If you are implying that you are basing your response that children should be responsible for their mistakes that is crazy. There is a reason we treat children as minors. There cerebral cortex is not fully mature, which inhibits their logic centers of their brain. This makes them impulsive, naieve, and reactionary to stimuli in ways that adults would never behave. (Take for example the propensity to engage in sexting) Hence the reason we treat minors differently in the legal system.

Furthermore, by not providing children with a full arsenal of knowlege on other alternatives to preventing the pregnancies in the first place, you deny them options at preventing a life changing mistake.

Instead I infer that you are still hung up on simply falling back on the premise that children will strictly obey their parents if told to, and all one needs to do is demand abstinence and it shall be obeyed. :eyeroll:

That logic has failed over and over again.



Bobm said:


> The real problem is liberalism has defined standards of decency down to a level where our society sexualizes children. Its a horrible shame today you cannot watch a tv show listen to a song or pickup a magazine without getting a strong sexual message.
> 
> That Situation is fairly recent mostly since the 60"s and it has wreaked havoc in our youth and our society
> 
> ...


I disagree (go figure). The problem isn't so much that there is too much strong sexual messages. The problem lies in the increase in violence in the media, from rap music to sitcoms to movies. The FCC hasn't allowed any hard core sexuality or nudity in TV or R rated films, yet we have a skyrocketing teen pregnancy rate, so I don't see a correlation. You can go over to Europe and see nudity all over the place in magazine ads, on afternoon television and on any public waterway or beach. It doesn't increase sexuality or pregnancy rates. The reason being is that kids over there grow up more sophisticated on what having sex actually means.

Our problem over here is what I mentioned in my previous post, involving the absence of proper comprehensive sex and sexuality education. The mystery, forbiddenness, and "cool" factor are the issues, just like with alcohol. Kids are being peer pressured into being cool and staying hip and in the "in" crowd.



Bobm said:


> You will probably find this humorous but when I was in high school I was popular had many friends and none of them or I were sexually active. Also in the four years I was in high school only one girl got pregnant and had a child, and it was a scandal. She subsequently married the guy and I saw them about 10 years ago at our 30 high school reunion they are still married.
> 
> Not everyone has to live to your low standards of conduct. Few people used to.


Thanks for sharing that. I don't find it humorous. It provides some insight and as an anecdotal reference helps me to understand where you are coming from.

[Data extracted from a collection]
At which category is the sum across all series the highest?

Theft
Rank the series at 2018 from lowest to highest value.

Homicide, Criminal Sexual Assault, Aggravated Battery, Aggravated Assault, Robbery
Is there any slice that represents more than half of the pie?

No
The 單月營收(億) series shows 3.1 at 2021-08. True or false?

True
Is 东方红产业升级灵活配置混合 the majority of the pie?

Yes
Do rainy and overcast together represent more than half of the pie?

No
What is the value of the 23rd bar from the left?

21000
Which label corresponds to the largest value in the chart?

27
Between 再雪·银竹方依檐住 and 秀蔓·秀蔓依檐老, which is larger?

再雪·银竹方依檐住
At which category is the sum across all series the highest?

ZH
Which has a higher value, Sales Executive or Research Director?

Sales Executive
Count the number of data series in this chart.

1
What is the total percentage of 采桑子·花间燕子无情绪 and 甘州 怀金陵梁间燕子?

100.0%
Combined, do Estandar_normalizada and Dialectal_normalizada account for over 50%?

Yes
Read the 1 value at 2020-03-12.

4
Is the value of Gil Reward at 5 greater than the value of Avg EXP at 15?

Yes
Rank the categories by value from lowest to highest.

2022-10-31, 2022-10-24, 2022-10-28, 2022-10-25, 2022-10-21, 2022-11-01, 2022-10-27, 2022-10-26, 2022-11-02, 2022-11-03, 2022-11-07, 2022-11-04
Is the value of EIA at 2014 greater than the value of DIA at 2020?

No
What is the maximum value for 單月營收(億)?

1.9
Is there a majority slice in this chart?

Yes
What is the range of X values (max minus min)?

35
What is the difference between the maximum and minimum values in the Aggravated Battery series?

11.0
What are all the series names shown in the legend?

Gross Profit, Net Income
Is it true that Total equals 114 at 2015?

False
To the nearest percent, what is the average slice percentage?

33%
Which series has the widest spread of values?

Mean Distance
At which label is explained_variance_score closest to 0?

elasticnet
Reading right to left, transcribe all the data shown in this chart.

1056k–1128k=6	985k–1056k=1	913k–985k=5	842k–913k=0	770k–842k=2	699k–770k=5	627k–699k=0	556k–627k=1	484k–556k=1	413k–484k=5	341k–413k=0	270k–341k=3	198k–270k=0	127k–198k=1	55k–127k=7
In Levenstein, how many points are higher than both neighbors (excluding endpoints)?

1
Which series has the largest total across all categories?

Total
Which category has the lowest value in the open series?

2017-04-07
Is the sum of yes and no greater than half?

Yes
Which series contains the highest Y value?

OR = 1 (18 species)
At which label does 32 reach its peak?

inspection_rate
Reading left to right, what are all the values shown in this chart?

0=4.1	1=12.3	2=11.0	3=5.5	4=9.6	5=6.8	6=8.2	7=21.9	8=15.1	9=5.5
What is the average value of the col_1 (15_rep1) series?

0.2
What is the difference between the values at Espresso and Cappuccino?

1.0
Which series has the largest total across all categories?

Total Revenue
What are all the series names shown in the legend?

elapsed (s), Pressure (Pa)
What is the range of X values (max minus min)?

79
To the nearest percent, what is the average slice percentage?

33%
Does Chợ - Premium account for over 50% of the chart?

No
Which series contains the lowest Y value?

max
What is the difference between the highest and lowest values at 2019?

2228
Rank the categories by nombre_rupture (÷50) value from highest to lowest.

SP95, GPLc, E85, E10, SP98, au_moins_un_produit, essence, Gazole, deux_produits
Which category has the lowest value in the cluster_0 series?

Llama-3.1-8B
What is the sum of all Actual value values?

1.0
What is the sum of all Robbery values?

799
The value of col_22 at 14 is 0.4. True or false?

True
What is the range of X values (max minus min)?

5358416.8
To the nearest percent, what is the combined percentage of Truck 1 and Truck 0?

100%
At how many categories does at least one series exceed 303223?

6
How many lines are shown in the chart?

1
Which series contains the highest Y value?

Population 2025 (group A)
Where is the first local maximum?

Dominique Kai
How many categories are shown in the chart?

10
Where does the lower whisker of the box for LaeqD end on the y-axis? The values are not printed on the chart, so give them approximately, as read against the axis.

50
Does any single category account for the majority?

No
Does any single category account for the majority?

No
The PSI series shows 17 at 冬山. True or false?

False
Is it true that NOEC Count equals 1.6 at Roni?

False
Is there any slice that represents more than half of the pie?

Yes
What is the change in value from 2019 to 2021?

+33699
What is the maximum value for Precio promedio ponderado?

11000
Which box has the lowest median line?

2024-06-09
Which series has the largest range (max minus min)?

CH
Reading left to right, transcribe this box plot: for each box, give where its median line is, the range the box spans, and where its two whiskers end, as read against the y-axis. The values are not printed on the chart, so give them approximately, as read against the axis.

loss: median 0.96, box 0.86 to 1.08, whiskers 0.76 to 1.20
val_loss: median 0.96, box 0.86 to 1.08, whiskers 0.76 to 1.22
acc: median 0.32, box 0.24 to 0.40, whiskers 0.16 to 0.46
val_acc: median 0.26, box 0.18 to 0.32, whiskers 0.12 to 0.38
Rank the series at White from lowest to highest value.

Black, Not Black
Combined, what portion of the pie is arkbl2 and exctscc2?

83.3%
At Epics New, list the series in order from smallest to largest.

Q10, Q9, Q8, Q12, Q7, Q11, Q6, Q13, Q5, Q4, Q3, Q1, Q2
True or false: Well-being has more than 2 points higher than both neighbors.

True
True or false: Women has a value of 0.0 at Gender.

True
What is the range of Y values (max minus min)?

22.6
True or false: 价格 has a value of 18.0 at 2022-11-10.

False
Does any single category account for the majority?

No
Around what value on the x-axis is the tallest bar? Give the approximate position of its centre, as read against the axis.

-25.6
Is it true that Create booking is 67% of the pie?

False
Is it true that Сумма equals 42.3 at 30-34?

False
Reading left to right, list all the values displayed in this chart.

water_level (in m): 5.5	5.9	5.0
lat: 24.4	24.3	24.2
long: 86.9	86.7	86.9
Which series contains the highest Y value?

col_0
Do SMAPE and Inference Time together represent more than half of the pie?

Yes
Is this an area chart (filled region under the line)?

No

◆ LIST OF TASKS ◆
a - Using the forum thread that comes before the material, decide whether each of the following statements agrees with it. For each, answer yes or no and quote the words from the thread that settle it.
(i) The FCC hasn't allowed hard core sexuality or nudity in TV or R rated films.
(ii) Bobm says several girls got pregnant during his four years of high school.
(iii) The person replying to Bobm finds his high school story humorous.
b - In the forum thread above the material, what does the writer compare the mystery, forbiddenness, and "cool" factor to?
c - Reproduce the passage of the forum thread from "Instead I infer" to "strong sexual message.", inclusive.

◆ ANSWERS TO THIS EXERCISE ◆
a -
(i) Yes: "The FCC hasn't allowed any hard core sexuality or nudity in TV or R rated films"
(ii) No: "only one girl got pregnant and had a child, and it was a scandal"
(iii) No: "I don't find it humorous."

b - Alcohol.

c -
Instead I infer that you are still hung up on simply falling back on the premise that children will strictly obey their parents if told to, and all one needs to do is demand abstinence and it shall be obeyed. :eyeroll:

That logic has failed over and over again.



Bobm said:


> The real problem is liberalism has defined standards of decency down to a level where our society sexualizes children. Its a horrible shame today you cannot watch a tv show listen to a song or pickup a magazine without getting a strong sexual message.